Entries shown =
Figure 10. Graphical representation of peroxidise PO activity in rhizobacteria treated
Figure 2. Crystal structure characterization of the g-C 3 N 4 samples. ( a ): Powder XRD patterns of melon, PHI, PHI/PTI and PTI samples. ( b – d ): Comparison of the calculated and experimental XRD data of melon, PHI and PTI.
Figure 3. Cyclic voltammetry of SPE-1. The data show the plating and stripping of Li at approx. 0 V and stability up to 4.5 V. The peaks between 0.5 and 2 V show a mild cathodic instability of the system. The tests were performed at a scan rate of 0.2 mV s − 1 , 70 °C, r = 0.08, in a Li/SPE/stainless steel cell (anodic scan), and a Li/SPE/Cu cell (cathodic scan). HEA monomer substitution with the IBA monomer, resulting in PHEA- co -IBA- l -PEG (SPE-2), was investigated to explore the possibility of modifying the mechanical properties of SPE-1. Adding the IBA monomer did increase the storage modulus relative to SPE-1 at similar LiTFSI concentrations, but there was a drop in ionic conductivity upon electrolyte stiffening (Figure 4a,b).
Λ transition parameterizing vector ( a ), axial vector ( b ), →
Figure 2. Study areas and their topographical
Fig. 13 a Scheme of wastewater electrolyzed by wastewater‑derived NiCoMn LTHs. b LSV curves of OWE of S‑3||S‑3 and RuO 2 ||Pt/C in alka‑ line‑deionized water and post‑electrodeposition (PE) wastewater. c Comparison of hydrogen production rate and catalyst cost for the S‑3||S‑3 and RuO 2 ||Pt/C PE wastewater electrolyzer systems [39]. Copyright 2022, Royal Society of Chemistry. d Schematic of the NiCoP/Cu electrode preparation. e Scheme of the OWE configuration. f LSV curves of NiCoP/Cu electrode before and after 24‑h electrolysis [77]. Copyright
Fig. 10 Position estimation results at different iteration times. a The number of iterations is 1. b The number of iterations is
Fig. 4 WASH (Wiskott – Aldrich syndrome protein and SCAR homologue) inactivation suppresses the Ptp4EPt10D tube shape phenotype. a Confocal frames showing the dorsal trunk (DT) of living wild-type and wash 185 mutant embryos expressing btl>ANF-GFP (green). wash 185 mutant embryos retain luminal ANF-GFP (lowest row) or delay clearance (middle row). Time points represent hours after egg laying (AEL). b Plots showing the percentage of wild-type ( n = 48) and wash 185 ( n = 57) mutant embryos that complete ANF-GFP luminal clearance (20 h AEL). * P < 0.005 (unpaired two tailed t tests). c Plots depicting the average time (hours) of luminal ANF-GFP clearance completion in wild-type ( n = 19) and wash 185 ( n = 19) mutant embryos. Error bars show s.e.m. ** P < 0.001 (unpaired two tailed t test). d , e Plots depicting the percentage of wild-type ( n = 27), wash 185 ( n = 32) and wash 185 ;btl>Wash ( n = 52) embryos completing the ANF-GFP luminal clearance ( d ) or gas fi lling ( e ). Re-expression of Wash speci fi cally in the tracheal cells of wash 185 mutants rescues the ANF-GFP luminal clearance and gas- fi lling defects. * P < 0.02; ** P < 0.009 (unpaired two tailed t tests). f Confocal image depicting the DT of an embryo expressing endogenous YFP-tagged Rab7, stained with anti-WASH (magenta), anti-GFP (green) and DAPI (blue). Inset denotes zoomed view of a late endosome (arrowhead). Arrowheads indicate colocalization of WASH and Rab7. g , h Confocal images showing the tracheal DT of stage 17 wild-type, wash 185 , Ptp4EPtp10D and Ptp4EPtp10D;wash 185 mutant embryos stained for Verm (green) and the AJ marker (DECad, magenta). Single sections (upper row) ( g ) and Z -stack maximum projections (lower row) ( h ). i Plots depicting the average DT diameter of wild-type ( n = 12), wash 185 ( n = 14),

What to do = From the top of the material above, print every line exactly, ending with the line that holds "Figure 2. Crystal".

Your solution =
Figure 10. Graphical representation of peroxidise PO activity in rhizobacteria treated
Figure 2. Crystal structure characterization of the g-C 3 N 4 samples. ( a ): Powder XRD patterns of melon, PHI, PHI/PTI and PTI samples. ( b – d ): Comparison of the calculated and experimental XRD data of melon, PHI and PTI.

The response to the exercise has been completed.